Micheal Henchard wanders into a country fair with his wife and baby daughter and sits down in the furmenty tent to have supper. The tent’s landlord laces his furmenty with rum, Henchard gets drunk and sells his wife to a sailor by the name of Newson. When he wakes up in the morning, he realizes what he’s done, is dreadfully sorry and sets off to find them. Unable to do so, he swears off alcohol for the next 21 years and feeling that she might be better off with someone else anyway, settles down to make a life for himself alone in Casterbridge. Nearly 21 years later, having stuck to his vow of abstinence, he finds himself an upright citizen and Mayor of Casterbridge. Although the township knows there is something is his past he is deeply ashamed of, he’s very close with his information and lets them assume his wife has died. Unfortunately for him, his past catches up with him when his former wife and daughter return to find him after Newson’s death.
Sometimes I think Hardy could make the happiest of scenes sombre without even thinking about it. This book is no exception. The whole novel feels as if there’s a sheet of grey dullness pulled over it and no one who lives anywhere near his characters are ever happy, even when the laugh. His sobriety is why his novels are often better as televised dramas rather than read. OK, maybe not better, but at least easier to swallow.
His main character Henchard is a real rogue. Despite his feeling true remorse over his past deeds, he never learns from any of his failings. Instead, he chooses to find another person or even to blame his misfortune on. In this sense, he is a true forerunner of today’s society – always make someone else responsible. We see from the beginning that he blames the alcohol for his rash actions, but while he may never have done the same when he was sober, if you accept that alcohol only serves to lower our level of inhibition, than the sale of his wife is still a sign of evil that lurks in the bottom of the man’s soul. Later in the novel, he blames friends, family and business colleagues for the turn of his fortunes instead of owning up to his own mistakes. Had he taken the blame himself and thus given himself the opportunity to learn from his mistakes, he might have been able to stem the course of the tide and save himself.

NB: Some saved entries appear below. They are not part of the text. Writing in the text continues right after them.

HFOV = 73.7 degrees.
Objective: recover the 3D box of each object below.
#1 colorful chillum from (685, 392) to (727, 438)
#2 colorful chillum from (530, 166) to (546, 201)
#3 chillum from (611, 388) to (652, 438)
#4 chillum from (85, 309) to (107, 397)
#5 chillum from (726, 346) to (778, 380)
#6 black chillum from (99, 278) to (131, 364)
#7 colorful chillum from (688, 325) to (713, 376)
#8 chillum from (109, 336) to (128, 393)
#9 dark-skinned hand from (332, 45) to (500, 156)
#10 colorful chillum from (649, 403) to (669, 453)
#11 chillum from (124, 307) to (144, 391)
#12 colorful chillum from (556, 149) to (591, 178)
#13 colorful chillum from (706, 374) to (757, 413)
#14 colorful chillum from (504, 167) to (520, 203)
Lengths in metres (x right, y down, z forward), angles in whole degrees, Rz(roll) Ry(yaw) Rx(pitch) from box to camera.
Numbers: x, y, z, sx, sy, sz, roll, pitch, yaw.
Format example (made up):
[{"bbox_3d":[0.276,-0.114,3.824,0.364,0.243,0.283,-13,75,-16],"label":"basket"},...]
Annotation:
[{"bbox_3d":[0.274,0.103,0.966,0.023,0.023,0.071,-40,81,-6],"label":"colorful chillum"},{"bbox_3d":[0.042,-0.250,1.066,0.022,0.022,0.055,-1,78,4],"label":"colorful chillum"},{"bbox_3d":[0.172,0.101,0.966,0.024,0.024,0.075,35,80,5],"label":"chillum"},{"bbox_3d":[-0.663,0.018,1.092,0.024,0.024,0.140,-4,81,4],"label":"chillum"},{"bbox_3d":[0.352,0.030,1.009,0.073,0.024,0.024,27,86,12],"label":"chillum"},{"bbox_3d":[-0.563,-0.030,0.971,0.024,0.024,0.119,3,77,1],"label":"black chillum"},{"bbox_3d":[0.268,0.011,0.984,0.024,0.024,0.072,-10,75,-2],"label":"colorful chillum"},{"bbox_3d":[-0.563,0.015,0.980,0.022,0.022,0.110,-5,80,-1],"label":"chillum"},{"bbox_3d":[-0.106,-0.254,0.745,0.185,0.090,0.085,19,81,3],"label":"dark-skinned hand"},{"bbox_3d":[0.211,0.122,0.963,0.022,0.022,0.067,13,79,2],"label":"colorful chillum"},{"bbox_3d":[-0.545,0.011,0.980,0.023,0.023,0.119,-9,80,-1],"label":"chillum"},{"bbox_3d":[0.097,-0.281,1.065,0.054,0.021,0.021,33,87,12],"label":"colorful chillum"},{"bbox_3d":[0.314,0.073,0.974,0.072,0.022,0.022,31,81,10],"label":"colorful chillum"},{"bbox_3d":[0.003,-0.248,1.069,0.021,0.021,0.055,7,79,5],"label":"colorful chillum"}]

That he has not learned from his first mistake is evident in just about every action he later takes. Instead of standing up to what he has done, he lies to cover it up, which leads to lie after lie after lie, and also sets up a pattern for all of his other dealings. Instead of learning to tell the truth and standing up for his failings, he continues to try and hide them, which just worsens his position. What’s truly sad about the story is that he does have quite deep feelings of sorrow and guilt for his wrong doings, but he allows his pride to overwhelm his remorse every time and thus continues on in the same self-destructive vein.
Perhaps his most fatal flaw is the deep jealousy he feels, which can be ignited by the silliest things. As soon as any man shows himself more adept at anything than himself, Henchard becomes terribly jealous. He then takes actions he later regrets and instead of later apologizing for his behaviour, he allows his pride to get the better of him and thus runs his friends and family off.
These flaws are the dominant theme of the novel and pretty much bury every other subject that might have arisen. It’s almost like a Bildungsroman in reverse since instead of developing his character, Henchard allows his own failings to swallow him up and isolate him from the rest of the world. It makes for very sombre reading and I was glad when it finally finished. Having said that, I still feel that it’s a good book, it’s just not a very uplifting one.
Rating: 3.5 out of 5, good but don’t read it when you’re depressed.